::: Data

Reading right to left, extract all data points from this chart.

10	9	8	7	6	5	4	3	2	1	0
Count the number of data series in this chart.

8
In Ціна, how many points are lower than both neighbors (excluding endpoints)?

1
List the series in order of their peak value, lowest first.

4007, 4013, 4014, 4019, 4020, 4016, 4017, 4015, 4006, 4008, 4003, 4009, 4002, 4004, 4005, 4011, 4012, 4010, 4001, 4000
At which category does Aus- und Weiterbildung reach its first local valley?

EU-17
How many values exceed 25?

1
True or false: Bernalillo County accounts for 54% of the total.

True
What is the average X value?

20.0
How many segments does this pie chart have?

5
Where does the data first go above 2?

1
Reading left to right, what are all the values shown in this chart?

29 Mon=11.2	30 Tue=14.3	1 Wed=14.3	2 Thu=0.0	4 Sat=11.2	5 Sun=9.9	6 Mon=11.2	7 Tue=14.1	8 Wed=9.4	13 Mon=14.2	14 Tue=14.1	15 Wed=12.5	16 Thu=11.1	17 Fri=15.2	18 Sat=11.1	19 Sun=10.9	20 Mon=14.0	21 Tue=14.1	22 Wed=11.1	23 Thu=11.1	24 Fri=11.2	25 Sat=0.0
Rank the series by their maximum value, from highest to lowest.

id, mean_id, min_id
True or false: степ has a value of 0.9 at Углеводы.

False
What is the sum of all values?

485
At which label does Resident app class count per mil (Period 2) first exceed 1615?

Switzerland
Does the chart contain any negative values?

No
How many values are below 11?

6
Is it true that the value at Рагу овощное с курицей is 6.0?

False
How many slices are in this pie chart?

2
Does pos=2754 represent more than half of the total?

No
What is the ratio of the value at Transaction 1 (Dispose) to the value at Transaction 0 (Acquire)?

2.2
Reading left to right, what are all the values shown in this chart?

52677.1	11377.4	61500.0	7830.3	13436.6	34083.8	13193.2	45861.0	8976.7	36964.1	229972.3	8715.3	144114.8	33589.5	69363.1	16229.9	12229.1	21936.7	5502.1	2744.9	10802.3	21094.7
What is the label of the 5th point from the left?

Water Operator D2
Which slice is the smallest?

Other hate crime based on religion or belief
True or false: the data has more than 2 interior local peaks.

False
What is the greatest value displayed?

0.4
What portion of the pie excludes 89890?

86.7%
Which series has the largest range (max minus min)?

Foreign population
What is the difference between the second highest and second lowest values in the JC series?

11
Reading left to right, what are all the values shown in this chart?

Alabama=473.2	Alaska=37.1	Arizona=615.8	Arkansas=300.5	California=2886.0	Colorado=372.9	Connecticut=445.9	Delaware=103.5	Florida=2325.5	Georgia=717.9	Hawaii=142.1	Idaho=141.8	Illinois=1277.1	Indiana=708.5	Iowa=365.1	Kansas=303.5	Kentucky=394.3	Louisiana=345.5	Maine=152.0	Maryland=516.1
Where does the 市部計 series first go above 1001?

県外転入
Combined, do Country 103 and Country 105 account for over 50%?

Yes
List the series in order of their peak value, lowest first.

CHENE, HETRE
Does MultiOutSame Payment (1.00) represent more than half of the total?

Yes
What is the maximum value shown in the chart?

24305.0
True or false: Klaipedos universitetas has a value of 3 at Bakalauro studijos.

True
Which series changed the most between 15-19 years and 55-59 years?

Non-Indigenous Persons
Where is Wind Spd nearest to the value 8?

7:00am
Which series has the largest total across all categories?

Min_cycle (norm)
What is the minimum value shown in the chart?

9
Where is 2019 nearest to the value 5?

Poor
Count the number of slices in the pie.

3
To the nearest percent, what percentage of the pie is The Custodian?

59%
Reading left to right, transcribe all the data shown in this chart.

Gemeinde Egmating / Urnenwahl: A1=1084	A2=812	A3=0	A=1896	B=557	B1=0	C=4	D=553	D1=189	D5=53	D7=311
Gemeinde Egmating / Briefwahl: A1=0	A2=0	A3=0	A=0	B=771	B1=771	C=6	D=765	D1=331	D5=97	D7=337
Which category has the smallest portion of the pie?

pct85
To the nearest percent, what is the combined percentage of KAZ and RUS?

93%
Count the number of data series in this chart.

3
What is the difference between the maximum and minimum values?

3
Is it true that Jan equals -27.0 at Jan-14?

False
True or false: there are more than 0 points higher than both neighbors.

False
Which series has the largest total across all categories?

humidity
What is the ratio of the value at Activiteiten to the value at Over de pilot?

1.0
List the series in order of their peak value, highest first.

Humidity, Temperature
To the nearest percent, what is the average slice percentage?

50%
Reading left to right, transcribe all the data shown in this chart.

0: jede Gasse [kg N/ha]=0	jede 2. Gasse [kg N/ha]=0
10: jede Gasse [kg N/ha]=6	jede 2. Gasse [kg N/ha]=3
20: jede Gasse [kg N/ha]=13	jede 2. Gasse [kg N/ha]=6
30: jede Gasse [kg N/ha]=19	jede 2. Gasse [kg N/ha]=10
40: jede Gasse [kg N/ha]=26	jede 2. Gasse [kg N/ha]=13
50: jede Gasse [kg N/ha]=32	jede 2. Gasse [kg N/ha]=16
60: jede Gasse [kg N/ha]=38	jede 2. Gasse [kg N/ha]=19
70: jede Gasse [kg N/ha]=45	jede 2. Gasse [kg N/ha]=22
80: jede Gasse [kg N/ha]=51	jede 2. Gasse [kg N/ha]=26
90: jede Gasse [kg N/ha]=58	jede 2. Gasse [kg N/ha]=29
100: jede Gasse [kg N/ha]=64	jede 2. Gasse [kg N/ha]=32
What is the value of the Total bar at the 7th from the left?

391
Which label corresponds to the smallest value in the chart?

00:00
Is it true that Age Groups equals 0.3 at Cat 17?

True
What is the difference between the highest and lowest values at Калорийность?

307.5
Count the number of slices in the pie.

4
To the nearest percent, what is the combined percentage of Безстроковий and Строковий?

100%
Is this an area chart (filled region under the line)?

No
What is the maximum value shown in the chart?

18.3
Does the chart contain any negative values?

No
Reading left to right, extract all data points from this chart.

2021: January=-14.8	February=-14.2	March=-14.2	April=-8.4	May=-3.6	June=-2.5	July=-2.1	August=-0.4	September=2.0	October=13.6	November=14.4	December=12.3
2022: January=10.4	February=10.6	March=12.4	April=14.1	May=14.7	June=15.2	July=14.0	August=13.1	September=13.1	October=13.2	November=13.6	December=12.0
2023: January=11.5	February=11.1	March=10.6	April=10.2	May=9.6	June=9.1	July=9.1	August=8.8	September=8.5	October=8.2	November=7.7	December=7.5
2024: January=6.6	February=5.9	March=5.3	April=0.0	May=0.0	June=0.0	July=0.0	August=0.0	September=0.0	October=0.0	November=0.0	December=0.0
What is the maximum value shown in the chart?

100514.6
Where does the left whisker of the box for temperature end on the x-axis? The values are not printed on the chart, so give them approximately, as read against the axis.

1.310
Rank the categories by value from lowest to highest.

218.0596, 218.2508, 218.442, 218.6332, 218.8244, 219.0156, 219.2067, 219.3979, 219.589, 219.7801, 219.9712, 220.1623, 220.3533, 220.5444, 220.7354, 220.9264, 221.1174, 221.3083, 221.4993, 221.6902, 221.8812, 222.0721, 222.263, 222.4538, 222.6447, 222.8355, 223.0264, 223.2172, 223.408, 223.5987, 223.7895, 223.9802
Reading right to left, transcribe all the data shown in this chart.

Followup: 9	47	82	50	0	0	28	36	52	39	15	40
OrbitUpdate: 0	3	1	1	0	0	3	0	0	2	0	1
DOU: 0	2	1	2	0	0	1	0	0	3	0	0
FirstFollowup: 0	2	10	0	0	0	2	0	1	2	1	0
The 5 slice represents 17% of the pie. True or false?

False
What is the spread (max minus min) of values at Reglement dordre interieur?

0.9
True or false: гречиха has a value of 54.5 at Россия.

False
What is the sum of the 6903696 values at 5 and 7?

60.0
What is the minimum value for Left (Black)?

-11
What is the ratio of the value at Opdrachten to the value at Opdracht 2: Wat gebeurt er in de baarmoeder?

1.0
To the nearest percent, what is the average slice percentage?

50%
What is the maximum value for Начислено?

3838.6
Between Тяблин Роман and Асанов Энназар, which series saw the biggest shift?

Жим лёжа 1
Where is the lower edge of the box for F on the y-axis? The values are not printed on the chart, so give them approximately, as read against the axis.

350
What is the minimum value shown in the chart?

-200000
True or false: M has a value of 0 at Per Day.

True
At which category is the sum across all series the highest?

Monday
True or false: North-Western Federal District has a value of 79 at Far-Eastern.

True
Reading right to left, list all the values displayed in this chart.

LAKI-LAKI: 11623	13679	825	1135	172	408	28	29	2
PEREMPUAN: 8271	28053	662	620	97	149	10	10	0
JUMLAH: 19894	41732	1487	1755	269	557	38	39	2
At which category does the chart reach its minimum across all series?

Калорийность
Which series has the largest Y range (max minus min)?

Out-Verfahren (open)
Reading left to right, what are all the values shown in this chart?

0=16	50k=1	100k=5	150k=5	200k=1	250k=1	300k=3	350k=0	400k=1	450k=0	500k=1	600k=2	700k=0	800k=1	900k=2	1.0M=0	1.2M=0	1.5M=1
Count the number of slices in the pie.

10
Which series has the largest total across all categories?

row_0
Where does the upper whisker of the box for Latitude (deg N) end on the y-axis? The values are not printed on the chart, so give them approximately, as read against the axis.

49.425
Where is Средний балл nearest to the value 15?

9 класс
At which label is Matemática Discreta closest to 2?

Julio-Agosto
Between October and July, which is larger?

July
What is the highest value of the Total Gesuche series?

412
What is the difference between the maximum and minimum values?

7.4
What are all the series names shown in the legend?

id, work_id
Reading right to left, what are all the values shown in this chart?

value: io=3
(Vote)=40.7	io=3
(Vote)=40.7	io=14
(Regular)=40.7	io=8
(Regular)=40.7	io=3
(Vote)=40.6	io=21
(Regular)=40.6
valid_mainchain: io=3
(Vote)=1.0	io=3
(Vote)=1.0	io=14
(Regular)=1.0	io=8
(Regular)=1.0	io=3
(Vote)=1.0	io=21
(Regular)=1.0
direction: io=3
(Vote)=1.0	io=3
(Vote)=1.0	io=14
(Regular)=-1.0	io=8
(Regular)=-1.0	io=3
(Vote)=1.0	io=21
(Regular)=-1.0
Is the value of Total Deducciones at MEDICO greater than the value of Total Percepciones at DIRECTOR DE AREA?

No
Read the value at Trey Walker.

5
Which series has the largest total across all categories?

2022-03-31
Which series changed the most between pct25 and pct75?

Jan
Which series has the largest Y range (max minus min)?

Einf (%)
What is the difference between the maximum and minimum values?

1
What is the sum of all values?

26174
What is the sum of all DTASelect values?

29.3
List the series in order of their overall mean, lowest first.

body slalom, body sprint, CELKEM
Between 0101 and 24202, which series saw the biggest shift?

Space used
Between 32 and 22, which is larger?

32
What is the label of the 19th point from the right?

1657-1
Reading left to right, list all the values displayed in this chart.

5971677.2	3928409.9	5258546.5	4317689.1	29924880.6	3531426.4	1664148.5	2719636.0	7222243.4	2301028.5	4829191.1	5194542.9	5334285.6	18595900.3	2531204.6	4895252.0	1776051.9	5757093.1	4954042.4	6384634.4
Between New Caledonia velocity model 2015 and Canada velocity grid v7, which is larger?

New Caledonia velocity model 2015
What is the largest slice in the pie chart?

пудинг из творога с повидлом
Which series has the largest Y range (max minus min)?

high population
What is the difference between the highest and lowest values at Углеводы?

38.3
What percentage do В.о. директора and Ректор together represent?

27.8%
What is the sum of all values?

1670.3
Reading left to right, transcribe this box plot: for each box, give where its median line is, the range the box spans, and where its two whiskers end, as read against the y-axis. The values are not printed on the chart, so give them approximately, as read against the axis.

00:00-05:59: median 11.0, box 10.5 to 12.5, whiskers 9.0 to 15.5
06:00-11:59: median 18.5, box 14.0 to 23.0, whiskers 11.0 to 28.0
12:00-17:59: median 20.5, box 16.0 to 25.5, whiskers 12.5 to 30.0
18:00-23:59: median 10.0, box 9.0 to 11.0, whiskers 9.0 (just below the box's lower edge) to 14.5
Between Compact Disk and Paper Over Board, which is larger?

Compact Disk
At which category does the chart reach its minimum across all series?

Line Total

::::::

Problem to solve
Count the lines in the data above that contain the word "extract", and reply with the number alone.

Completed exercise
2